___ FRAGMENTO

Comencemos por lo esencial: la escuela no es un depósito de conocimientos, sino un espacio de encuentro y transformación humana. Cuando hablamos de clima de convivencia escolar, esas percepciones compartidas sobre respeto, organización y seguridad que tejen estudiantes, docentes y familias, estamos tocando las fibras mismas de la condición humana: nuestra obstinada necesidad de reconocimiento mutuo.
En estos días se conoció a través de un informe de Argentinos por la Educación y la especialista Mercedes Sidders, que el 63% de los alumnos de 6° grado de primaria son víctimas de agresión y el 36% se sienten discriminados en la escuela.
No son estadísticas frías, sino el testimonio de una verdad filosófica: el ser humano se realiza en la relación con el otro. Cuando estos informes confirman que los entornos positivos mejoran el rendimiento académico y reducen la violencia hasta en un 42%, están señalando que el aprendizaje genuino es, por esencia, un acto de confianza interpersonal.

______
___ DATOS PROPORCIONADOS

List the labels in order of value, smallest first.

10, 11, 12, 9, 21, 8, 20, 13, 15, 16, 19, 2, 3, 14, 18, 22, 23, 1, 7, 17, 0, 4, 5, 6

______

TAREA: Copie el fragmento sobre el clima de convivencia escolar completo y sin ninguna modificación. Los datos proceden de una fuente distinta de la del fragmento.

RESPUESTA ESCRITA:
Comencemos por lo esencial: la escuela no es un depósito de conocimientos, sino un espacio de encuentro y transformación humana. Cuando hablamos de clima de convivencia escolar, esas percepciones compartidas sobre respeto, organización y seguridad que tejen estudiantes, docentes y familias, estamos tocando las fibras mismas de la condición humana: nuestra obstinada necesidad de reconocimiento mutuo.
En estos días se conoció a través de un informe de Argentinos por la Educación y la especialista Mercedes Sidders, que el 63% de los alumnos de 6° grado de primaria son víctimas de agresión y el 36% se sienten discriminados en la escuela.
No son estadísticas frías, sino el testimonio de una verdad filosófica: el ser humano se realiza en la relación con el otro. Cuando estos informes confirman que los entornos positivos mejoran el rendimiento académico y reducen la violencia hasta en un 42%, están señalando que el aprendizaje genuino es, por esencia, un acto de confianza interpersonal.